GIVEN TASK → Swap "scientific name" for "Latin name" throughout the items below and give the lines again with nothing else changed.

STORED RECORDS →
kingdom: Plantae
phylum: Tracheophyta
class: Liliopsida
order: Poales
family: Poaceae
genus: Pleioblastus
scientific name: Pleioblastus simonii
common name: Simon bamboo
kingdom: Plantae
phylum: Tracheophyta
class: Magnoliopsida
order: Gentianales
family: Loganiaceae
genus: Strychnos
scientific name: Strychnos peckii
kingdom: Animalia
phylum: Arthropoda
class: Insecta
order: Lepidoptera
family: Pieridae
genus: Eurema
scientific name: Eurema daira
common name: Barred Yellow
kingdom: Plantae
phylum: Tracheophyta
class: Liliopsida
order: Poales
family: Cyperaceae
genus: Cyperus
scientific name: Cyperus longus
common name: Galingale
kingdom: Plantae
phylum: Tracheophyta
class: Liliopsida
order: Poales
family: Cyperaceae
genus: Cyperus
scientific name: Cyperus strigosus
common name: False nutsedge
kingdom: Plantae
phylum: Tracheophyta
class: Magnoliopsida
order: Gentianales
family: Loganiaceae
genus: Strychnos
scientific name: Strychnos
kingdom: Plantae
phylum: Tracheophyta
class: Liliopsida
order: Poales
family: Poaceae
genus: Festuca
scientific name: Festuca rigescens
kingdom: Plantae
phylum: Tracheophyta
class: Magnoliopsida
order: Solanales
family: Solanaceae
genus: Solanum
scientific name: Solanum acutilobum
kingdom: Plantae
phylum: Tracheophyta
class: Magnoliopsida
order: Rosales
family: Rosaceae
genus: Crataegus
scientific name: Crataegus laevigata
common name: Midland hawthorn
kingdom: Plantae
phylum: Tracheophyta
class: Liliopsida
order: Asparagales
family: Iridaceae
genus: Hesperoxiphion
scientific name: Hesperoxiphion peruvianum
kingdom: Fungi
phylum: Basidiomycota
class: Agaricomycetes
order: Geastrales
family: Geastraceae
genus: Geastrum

ANSWER TO THE TASK →
kingdom: Plantae
phylum: Tracheophyta
class: Liliopsida
order: Poales
family: Poaceae
genus: Pleioblastus
Latin name: Pleioblastus simonii
common name: Simon bamboo
kingdom: Plantae
phylum: Tracheophyta
class: Magnoliopsida
order: Gentianales
family: Loganiaceae
genus: Strychnos
Latin name: Strychnos peckii
kingdom: Animalia
phylum: Arthropoda
class: Insecta
order: Lepidoptera
family: Pieridae
genus: Eurema
Latin name: Eurema daira
common name: Barred Yellow
kingdom: Plantae
phylum: Tracheophyta
class: Liliopsida
order: Poales
family: Cyperaceae
genus: Cyperus
Latin name: Cyperus longus
common name: Galingale
kingdom: Plantae
phylum: Tracheophyta
class: Liliopsida
order: Poales
family: Cyperaceae
genus: Cyperus
Latin name: Cyperus strigosus
common name: False nutsedge
kingdom: Plantae
phylum: Tracheophyta
class: Magnoliopsida
order: Gentianales
family: Loganiaceae
genus: Strychnos
Latin name: Strychnos
kingdom: Plantae
phylum: Tracheophyta
class: Liliopsida
order: Poales
family: Poaceae
genus: Festuca
Latin name: Festuca rigescens
kingdom: Plantae
phylum: Tracheophyta
class: Magnoliopsida
order: Solanales
family: Solanaceae
genus: Solanum
Latin name: Solanum acutilobum
kingdom: Plantae
phylum: Tracheophyta
class: Magnoliopsida
order: Rosales
family: Rosaceae
genus: Crataegus
Latin name: Crataegus laevigata
common name: Midland hawthorn
kingdom: Plantae
phylum: Tracheophyta
class: Liliopsida
order: Asparagales
family: Iridaceae
genus: Hesperoxiphion
Latin name: Hesperoxiphion peruvianum
kingdom: Fungi
phylum: Basidiomycota
class: Agaricomycetes
order: Geastrales
family: Geastraceae
genus: Geastrum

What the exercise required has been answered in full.